> [Written exercise] Please return, word for word, the part of the Calgary-Acadia article below that starts at the words "Provincial electoral district in Alberta, Canada" and ends after the words "method of voting.".

> [Document extract]
# # # #
Calgary-Acadia
- Calgary-Acadia within the City of Calgary, 2017 boundaries

Provincial electoral district
- Legislature: Legislative Assembly of Alberta
- MLA: Diana Batten New Democratic
- District created: 2010
- First contested: 2012
- Last contested: 2023

= Calgary-Acadia =

Provincial electoral district in Alberta, Canada

Calgary-Acadia is a current provincial electoral district in Calgary, Alberta, Canada. Created in 2010, the district is one of 87 districts mandated to return a single member (MLA) to the Legislative Assembly of Alberta using the first past the post method of voting.

==History==
The Calgary-Acadia electoral district was created in the 2010 Alberta boundary re-distribution. It was created primarily from the old electoral district of Calgary-Egmont and a portion of Calgary-Glenmore. Egmont also had some other areas redistributed to Glenmore and Calgary-Fort. When created in 2010, the Calgary-Acadia electoral district would have a population of 37,718, which was 7.7% below the provincial average of 40,880.

Minor adjustments to the district occurred in the 2017 electoral boundaries re-distribution, the district would be reunited with North Glenmore Park, and three communities belonging to the same community association and equalizing variances to a degree among the constituencies of Calgary-Acadia, Calgary-Elbow and Calgary-Glenmore. In the result, the Chinook Park community would be moved out of Calgary-Acadia and into Calgary-Glenmore. Further, Bow River would no longer bisect the constituency and, instead, would largely form its eastern boundary. The boundaries as adjusted would give the electoral district a population of 48,966 in 2017, 5% above the provincial average of 46,803.

===Boundary history===

03 Calgary-Acadia 2010 Boundaries
Bordering Districts
| North | East | West | South |
| Calgary-Buffalo | Calgary-Fort and Calgary-Hays | Calgary-Elbow, Calgary-Glenmore and Calgary-Lougheed | Calgary-Fish Creek |
Note: Boundary descriptions were not used in the 2010 redistribution

===Representation history===

The Calgary-Acadia electoral district would elect the incumbent from the abolished Calgary-Egmont electoral district, Progressive Conservative Jonathan Denis in the 2012 Alberta general election. Denis would defeat his closest opponent Wildrose candidate Richard Jones by 555 votes. Denis had previously served as the Minister of Housing and Urban Affairs from 2010 to 2011, and Solicitor General and Minister of Public Security from 2011 to 2012. Following the 2012 election Dennis would be appointed Minister of Justice, Attorney General and Solicitor General. Denis would hold the position until April 2015, when he would resign after being sued by his estranged wife on false allegations of abuse. The Court of Queen's Bench would ultimately find the allegations unfounded in February 2019 and that Palmer "lied to the Court under oath" with the intent of defrauding Denis out of $1,000,000.00.
# # # #
> [Items]
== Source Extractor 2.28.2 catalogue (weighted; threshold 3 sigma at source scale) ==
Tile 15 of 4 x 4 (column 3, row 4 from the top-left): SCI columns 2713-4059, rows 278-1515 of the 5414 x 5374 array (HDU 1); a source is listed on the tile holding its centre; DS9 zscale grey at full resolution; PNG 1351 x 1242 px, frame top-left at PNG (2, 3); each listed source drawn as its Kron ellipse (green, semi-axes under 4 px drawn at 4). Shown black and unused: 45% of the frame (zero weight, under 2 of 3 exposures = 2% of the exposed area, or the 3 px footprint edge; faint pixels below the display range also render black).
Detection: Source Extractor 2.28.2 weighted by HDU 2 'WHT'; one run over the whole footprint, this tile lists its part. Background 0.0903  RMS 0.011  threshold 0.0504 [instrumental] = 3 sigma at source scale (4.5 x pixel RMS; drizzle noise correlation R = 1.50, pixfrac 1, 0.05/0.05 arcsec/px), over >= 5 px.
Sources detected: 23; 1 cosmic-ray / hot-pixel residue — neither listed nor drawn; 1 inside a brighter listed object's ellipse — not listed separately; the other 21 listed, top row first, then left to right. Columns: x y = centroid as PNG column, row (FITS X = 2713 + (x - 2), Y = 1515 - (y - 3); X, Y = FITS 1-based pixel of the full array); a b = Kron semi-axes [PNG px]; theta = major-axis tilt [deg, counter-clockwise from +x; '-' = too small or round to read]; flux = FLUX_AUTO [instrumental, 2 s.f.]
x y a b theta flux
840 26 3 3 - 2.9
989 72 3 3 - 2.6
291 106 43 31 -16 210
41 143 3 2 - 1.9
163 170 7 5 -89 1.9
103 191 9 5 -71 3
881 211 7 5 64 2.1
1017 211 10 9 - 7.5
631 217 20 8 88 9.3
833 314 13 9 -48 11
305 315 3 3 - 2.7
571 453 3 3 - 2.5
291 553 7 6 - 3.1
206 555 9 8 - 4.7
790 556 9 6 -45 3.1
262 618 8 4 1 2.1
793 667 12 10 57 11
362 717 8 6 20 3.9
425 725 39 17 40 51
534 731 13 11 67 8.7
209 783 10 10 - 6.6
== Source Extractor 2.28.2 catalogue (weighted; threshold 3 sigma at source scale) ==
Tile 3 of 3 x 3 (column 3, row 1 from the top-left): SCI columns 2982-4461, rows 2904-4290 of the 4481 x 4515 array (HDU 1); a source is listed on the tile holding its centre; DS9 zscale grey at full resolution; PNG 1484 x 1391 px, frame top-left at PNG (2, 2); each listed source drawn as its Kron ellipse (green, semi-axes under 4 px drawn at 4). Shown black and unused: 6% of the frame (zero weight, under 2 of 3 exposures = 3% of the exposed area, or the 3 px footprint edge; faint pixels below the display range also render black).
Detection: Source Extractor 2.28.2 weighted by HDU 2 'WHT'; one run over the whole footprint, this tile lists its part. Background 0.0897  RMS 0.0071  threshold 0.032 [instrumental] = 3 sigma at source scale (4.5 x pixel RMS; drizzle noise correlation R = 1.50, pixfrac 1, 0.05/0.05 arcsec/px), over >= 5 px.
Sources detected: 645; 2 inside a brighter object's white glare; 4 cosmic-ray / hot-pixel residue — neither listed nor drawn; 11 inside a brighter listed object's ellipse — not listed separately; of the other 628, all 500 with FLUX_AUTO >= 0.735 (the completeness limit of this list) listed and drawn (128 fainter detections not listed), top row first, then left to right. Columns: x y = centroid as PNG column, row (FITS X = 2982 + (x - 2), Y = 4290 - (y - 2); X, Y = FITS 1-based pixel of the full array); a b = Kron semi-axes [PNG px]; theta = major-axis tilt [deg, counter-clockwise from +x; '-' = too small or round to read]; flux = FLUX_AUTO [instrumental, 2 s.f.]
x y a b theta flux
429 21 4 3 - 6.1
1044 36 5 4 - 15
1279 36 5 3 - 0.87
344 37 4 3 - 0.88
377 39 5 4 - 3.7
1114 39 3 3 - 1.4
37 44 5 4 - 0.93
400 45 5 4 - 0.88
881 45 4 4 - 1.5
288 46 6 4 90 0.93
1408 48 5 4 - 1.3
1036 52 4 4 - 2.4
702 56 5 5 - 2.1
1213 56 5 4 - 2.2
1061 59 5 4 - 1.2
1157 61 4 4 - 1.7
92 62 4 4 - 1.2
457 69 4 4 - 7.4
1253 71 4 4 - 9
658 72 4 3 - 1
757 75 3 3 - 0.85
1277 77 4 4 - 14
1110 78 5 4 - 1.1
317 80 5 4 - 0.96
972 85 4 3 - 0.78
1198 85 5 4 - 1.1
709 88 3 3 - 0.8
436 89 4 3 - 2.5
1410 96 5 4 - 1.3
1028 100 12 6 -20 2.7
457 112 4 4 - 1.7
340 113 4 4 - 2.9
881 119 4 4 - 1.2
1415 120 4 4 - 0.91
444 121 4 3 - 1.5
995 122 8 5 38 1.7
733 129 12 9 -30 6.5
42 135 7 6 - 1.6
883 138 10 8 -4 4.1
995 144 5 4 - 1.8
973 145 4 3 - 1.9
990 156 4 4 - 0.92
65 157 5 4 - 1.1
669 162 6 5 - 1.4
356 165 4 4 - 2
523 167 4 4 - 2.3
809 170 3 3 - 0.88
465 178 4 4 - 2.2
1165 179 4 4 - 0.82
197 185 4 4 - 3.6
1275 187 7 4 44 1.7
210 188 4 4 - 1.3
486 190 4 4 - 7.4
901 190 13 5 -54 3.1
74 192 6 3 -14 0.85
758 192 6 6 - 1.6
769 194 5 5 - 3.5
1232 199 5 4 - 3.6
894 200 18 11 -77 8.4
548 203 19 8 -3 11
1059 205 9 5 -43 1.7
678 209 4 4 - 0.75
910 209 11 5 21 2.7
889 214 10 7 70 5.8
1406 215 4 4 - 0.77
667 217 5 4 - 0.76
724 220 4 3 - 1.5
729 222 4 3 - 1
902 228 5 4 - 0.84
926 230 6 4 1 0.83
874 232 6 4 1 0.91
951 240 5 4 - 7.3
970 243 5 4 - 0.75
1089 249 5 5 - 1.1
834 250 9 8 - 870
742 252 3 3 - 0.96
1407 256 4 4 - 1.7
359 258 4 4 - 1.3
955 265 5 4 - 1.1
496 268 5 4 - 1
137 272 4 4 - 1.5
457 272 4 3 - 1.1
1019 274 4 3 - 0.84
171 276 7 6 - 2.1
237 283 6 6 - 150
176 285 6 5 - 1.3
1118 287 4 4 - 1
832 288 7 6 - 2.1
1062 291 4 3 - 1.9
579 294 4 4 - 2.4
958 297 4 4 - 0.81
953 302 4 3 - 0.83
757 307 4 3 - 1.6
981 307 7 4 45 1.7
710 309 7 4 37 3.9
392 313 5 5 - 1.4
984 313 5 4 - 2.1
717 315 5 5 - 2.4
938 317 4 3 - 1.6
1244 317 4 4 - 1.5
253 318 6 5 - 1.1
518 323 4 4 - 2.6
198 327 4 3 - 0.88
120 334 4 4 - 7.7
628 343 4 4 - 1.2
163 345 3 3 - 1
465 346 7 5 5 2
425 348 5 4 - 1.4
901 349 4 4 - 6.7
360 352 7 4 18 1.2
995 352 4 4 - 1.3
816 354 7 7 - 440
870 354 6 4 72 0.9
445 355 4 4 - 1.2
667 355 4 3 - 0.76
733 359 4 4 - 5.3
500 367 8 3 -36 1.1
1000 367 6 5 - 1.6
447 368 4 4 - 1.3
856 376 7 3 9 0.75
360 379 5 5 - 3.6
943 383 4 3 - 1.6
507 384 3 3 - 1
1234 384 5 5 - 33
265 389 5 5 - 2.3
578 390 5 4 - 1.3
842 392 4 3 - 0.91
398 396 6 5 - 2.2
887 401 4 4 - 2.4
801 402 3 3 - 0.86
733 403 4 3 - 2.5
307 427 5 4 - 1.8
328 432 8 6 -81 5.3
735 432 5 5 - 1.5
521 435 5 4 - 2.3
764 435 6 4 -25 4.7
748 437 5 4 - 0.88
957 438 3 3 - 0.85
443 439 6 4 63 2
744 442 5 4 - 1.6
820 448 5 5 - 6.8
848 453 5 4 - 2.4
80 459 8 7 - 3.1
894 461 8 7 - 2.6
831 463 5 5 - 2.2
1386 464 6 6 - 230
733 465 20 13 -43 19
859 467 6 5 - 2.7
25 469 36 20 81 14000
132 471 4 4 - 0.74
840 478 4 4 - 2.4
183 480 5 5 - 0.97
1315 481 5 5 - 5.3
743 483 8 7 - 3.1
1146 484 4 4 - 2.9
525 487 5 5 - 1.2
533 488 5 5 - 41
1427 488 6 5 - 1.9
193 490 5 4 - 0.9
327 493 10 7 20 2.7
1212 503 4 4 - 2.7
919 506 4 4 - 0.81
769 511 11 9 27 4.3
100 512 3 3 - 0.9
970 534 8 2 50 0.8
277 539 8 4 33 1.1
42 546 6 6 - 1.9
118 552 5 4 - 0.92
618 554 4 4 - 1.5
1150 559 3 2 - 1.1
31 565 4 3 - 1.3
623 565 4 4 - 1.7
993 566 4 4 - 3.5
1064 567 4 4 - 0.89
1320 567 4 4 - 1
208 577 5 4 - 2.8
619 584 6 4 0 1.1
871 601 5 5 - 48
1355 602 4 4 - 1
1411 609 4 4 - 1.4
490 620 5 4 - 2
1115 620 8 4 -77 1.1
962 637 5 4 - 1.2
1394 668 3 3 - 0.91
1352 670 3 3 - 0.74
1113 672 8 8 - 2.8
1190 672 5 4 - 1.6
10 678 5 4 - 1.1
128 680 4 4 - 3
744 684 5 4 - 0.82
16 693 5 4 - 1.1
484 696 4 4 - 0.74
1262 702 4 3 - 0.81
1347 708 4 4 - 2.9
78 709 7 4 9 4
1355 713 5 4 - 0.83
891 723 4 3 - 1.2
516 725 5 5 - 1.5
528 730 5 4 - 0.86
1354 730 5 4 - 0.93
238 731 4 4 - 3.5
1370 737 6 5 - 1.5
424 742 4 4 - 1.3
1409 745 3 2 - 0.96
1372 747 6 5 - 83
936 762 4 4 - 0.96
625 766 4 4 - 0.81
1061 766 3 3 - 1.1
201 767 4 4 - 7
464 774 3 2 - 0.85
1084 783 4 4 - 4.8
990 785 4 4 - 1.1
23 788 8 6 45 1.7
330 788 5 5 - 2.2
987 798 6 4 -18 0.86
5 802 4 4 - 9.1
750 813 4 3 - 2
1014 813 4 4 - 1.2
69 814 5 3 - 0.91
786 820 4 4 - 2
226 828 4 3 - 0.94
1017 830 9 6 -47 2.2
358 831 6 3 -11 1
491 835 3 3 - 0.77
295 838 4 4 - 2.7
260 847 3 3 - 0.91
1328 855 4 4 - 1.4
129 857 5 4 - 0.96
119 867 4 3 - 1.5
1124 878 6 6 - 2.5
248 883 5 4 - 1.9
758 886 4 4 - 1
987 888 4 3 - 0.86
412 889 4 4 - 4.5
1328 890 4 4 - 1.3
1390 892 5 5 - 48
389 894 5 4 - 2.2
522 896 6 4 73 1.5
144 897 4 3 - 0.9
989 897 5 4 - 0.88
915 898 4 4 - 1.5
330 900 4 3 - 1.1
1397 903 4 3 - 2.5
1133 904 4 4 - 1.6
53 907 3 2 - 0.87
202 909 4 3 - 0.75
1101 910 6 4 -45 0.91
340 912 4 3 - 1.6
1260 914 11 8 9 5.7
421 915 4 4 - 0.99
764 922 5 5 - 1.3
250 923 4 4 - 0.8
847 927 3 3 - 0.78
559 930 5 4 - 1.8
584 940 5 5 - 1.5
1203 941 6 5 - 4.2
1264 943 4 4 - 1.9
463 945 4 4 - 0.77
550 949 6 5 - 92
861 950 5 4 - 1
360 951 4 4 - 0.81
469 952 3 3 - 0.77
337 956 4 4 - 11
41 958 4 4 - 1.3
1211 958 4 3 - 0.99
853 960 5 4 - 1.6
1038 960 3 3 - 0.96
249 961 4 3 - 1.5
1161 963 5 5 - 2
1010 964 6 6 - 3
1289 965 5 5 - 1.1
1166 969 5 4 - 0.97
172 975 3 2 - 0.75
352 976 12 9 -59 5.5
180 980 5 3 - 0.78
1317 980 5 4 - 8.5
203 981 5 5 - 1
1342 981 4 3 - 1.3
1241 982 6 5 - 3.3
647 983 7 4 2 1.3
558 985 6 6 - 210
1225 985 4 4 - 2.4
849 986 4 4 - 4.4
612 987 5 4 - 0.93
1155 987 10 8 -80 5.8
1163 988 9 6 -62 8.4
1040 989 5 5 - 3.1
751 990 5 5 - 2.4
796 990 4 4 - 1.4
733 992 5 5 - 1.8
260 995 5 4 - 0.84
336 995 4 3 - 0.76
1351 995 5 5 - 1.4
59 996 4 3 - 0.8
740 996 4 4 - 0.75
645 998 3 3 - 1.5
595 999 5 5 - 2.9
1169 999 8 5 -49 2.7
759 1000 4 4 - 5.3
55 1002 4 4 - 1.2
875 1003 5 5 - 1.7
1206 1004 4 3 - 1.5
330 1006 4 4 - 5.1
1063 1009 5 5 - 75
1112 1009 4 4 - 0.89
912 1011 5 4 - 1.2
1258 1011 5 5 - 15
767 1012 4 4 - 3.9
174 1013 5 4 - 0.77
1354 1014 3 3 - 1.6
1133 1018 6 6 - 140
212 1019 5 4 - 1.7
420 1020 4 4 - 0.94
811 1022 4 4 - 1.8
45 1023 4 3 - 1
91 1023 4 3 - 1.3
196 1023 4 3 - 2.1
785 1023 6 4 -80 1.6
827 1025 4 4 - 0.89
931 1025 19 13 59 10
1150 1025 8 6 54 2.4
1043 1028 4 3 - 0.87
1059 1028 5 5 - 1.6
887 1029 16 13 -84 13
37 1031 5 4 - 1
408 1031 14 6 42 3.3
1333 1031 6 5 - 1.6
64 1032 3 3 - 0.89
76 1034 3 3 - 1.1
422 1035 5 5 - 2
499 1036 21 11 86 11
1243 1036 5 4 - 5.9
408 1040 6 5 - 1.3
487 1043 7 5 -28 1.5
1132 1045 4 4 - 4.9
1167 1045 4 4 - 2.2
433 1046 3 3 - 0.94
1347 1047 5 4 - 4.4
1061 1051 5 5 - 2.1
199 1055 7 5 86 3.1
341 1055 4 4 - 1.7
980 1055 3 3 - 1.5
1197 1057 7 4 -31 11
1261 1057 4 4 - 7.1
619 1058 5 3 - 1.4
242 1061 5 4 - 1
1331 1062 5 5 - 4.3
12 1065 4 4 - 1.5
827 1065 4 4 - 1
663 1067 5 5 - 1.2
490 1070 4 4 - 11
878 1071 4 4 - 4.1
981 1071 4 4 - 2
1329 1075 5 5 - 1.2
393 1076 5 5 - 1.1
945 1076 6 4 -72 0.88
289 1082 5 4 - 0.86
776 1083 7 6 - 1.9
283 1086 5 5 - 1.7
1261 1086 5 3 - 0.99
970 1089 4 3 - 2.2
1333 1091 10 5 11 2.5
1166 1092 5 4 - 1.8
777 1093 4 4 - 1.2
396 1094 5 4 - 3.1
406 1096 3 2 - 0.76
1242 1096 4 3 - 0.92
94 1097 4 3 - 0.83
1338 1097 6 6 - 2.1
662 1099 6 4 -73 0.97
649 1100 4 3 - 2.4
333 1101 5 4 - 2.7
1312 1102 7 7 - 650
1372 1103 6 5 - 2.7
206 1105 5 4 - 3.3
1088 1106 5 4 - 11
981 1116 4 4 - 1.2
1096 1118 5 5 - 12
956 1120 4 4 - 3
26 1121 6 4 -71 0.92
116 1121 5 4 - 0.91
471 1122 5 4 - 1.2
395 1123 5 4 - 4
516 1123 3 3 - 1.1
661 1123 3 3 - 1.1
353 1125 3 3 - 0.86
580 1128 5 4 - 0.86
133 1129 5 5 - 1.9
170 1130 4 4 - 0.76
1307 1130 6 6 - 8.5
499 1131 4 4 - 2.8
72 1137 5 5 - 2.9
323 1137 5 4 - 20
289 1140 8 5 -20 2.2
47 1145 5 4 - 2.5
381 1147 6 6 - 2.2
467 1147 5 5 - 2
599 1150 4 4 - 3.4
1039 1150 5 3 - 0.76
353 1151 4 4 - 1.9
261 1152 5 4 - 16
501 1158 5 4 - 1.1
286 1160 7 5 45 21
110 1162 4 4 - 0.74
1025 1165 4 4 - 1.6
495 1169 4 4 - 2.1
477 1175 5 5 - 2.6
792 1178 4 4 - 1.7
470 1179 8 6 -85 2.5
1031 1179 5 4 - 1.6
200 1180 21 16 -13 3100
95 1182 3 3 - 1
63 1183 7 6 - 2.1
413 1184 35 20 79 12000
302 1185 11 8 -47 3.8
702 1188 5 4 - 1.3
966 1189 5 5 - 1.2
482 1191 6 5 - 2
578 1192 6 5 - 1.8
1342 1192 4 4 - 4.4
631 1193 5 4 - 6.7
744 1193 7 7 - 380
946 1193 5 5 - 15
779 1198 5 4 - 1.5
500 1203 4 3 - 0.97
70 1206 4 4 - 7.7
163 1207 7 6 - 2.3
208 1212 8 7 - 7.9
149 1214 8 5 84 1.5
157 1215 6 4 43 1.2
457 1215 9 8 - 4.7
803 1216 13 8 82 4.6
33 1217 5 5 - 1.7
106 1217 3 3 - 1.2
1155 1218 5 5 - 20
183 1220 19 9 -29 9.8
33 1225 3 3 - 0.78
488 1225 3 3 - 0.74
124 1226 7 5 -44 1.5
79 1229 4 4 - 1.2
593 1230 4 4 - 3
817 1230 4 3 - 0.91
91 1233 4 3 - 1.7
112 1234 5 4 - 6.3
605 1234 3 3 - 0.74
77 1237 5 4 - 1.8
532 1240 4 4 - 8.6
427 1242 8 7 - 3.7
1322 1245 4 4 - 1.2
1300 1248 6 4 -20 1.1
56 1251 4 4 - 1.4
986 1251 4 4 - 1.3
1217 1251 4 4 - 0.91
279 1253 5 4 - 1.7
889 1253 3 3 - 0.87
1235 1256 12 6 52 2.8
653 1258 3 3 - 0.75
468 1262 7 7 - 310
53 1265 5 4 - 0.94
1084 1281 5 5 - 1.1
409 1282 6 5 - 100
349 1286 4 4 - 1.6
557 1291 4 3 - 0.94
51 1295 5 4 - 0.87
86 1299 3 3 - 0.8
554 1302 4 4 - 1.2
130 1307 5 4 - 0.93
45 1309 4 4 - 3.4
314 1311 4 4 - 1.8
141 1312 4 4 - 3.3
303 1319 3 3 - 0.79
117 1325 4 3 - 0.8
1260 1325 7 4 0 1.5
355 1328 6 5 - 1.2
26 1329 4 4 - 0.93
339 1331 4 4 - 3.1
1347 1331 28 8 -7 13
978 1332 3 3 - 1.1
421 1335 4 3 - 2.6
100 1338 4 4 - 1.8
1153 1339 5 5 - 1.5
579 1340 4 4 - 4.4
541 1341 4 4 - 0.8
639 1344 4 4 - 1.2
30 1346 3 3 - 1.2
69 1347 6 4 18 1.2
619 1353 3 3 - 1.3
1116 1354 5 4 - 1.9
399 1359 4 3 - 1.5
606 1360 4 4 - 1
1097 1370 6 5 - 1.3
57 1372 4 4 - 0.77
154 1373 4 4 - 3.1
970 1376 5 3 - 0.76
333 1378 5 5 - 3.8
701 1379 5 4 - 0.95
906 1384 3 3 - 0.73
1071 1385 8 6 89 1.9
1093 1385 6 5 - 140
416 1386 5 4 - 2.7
# # # #
> [In response]
Provincial electoral district in Alberta, Canada

Calgary-Acadia is a current provincial electoral district in Calgary, Alberta, Canada. Created in 2010, the district is one of 87 districts mandated to return a single member (MLA) to the Legislative Assembly of Alberta using the first past the post method of voting.